Given that paralogs were found for 37 of 48 targets (
Supplementary Table S11), it is probably not possible to devise a complete set of highly-polymorphic targets without corresponding paralogs. However, selecting targets with relatively-few paralogs may be worthwhile. Additionally, more-accurate analysis of targeted resequencing may be achieved using the newly released tetraploid assembly [
14]. Moreover, a newer statistical approach involving likelihood-based methods is under development (Kulkarni et al., in preparation) [
39], and is expected to improve scoring accuracy. Together, an accurate automated pipeline for SNP calling can be developed.
5. Conclusions
The current experiment was designed as a proof of concept, using the Fluidigm Access Array for multiplexing, to demonstrate the possibility of resequencing in peanut, and also to determine whether it could provide a lower cost method of genotyping, at a marker density sufficient for initial QTL analysis and marker-assisted selection.

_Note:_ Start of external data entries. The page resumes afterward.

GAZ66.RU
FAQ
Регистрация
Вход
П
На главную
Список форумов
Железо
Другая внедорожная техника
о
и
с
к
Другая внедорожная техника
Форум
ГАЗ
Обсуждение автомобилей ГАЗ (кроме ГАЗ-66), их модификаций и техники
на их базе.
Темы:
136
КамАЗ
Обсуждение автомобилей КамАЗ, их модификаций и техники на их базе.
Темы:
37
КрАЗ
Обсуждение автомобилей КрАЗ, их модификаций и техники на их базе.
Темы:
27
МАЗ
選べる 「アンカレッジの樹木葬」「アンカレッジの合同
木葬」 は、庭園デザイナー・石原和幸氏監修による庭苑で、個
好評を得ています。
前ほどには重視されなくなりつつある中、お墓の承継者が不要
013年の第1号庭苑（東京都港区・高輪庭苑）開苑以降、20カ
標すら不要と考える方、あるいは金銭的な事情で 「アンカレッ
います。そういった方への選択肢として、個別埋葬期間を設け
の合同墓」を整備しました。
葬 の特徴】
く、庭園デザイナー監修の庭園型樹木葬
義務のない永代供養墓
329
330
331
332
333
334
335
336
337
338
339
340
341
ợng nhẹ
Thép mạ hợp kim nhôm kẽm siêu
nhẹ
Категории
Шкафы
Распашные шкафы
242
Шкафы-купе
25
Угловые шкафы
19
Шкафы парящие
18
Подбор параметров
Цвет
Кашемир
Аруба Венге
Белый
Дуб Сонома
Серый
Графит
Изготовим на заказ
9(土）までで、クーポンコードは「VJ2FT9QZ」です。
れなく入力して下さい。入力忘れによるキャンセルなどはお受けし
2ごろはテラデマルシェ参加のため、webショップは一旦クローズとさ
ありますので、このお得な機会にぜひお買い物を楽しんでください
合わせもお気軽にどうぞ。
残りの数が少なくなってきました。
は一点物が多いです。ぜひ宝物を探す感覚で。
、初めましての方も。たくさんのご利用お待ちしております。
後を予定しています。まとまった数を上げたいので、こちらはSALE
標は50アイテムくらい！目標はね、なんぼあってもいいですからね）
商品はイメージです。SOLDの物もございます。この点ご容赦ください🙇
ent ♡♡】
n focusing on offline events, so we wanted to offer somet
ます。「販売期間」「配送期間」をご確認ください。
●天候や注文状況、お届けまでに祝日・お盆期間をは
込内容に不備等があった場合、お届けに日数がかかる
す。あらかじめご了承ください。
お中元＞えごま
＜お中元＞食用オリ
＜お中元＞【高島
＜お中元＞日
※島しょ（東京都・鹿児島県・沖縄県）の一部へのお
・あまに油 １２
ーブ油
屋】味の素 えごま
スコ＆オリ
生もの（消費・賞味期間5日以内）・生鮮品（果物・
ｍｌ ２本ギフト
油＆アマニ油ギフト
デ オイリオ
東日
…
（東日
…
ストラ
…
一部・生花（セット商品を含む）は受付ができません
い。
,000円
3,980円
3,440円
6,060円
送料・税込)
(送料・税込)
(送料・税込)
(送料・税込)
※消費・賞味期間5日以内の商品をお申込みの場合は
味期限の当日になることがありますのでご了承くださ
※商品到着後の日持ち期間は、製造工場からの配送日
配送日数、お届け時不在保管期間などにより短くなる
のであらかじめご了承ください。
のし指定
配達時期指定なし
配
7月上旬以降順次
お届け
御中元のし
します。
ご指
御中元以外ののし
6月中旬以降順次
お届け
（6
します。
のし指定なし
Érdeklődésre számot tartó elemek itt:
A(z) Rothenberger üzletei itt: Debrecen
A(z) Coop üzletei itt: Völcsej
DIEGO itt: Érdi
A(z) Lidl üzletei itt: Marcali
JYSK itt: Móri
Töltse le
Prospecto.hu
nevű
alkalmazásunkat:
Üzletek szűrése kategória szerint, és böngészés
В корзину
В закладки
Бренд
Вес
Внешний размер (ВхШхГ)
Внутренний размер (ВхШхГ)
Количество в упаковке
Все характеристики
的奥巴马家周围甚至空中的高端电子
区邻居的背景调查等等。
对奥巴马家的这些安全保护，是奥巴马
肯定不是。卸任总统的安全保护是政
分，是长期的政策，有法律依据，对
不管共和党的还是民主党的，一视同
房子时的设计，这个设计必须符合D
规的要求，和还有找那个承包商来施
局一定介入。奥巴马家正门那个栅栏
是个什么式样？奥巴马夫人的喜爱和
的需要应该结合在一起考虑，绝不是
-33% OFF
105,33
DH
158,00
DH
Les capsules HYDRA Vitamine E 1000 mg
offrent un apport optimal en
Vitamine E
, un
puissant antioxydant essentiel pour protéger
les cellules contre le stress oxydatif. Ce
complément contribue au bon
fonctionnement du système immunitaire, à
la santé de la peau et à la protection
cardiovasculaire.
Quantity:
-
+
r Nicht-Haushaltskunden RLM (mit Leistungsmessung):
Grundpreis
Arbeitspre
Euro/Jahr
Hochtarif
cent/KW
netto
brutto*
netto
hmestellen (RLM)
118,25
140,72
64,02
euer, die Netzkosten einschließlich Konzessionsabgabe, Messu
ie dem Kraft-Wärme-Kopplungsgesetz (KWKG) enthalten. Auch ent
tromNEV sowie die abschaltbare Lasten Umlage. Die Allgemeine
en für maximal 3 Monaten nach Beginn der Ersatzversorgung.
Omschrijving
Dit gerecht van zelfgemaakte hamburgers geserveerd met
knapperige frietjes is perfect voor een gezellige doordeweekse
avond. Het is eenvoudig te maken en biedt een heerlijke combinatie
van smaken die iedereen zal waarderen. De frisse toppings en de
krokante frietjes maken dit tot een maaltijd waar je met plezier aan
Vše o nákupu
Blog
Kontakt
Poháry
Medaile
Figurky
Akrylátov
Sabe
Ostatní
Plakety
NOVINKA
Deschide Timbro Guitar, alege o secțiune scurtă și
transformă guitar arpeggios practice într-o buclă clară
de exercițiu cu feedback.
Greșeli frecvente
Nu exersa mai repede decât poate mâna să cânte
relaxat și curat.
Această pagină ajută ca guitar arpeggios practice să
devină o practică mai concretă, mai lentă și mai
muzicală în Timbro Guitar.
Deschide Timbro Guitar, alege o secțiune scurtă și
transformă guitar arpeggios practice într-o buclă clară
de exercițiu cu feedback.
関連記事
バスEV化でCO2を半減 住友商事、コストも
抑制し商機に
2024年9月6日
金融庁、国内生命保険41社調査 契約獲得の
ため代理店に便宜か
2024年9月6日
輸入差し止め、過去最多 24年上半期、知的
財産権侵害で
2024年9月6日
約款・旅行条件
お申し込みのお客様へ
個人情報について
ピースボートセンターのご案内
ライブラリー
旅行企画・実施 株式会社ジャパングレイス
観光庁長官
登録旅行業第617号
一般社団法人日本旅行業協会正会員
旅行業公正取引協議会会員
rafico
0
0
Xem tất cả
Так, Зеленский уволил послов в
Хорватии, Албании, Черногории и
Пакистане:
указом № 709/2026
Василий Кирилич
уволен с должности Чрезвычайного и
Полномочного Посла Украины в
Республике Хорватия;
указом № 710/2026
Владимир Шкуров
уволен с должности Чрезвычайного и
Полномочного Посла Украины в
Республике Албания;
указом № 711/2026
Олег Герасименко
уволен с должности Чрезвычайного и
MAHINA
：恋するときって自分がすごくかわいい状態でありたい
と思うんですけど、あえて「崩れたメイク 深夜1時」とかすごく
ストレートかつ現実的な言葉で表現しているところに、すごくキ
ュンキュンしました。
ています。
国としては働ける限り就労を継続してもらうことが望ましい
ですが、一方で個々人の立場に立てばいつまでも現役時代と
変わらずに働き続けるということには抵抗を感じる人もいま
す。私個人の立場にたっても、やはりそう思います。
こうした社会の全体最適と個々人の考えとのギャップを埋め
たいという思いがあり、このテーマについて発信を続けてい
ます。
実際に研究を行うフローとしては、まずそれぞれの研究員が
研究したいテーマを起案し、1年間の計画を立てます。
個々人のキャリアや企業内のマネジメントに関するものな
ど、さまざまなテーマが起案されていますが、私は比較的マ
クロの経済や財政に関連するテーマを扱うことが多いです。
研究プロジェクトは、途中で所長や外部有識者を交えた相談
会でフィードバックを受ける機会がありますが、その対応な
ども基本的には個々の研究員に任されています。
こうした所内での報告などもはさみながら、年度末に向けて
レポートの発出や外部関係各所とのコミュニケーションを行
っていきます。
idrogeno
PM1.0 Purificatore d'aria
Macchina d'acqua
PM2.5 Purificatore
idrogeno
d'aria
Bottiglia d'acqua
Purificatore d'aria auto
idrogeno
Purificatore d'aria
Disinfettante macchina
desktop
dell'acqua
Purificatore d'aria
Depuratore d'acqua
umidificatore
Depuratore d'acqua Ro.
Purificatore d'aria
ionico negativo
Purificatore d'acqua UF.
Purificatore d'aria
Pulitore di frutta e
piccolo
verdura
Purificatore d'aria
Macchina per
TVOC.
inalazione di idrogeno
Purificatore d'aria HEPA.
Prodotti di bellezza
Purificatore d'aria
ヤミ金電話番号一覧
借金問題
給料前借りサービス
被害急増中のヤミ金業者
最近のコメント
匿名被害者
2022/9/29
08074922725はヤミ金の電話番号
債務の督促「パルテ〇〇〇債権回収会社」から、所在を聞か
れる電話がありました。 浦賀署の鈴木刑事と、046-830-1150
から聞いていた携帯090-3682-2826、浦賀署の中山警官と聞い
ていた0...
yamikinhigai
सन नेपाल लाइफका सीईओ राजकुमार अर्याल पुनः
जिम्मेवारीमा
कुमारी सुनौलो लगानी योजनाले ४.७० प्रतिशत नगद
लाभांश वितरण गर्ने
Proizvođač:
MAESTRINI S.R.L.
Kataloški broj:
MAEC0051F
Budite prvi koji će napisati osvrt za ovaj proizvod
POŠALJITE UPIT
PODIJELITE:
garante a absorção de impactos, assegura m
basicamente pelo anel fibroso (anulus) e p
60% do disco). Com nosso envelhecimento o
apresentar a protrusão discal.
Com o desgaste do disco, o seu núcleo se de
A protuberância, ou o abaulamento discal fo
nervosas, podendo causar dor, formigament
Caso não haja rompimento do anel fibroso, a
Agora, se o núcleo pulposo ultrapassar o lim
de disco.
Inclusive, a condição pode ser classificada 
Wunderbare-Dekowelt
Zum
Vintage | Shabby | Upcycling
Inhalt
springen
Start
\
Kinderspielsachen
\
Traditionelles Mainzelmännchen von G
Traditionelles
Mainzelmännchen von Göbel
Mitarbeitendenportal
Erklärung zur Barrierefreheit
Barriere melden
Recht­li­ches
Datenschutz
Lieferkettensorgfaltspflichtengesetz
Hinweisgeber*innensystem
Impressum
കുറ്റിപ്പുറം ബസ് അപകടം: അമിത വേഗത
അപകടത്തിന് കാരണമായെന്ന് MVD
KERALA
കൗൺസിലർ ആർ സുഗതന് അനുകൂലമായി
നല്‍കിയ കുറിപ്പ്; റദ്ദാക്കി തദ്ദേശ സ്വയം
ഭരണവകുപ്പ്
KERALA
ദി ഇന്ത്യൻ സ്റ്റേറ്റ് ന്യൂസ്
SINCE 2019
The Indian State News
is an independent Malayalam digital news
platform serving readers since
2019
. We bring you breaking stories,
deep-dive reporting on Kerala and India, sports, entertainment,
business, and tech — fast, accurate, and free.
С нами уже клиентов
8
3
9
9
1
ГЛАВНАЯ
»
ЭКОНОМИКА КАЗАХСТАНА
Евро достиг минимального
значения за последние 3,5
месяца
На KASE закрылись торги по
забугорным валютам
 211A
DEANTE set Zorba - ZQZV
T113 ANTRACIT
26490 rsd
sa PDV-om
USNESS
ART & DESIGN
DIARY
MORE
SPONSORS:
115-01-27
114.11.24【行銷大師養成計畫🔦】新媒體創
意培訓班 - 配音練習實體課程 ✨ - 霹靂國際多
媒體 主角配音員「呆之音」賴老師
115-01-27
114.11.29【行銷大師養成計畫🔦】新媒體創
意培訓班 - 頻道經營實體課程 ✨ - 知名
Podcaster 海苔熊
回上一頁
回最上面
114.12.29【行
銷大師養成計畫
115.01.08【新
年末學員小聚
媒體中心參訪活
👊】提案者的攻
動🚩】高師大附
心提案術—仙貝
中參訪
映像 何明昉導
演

Validation of results obtained from targeted resequencing suggests that targeted resequencing could be used for QTL mapping studies. For QTL identification, a set of 500 to 2000 highly-polymorphic SNPs can be selected that could potentially be used for any cultivated x cultivated cross. Amplification of targets from both sub-genomes simultaneously can effectively double the number of target loci, increasing the genomic information that can be extracted. Although a price point of $5–10/sample would be ideal for breeding programs, the current work suggests that it may be possible to drop the price by 50% compared to other methods (GBS, SNP chip). In addition, as much of the price of resequencing is the primer cost, once this is paid upfront, genotyping cost per sample drops by 50% to $7/sample thereafter. We believe such an approach can be readily adopted in many allopolyploid species. GBS or the SNP chip could be used subsequently for high-resolution mapping of the target region for genetic studies, if desired.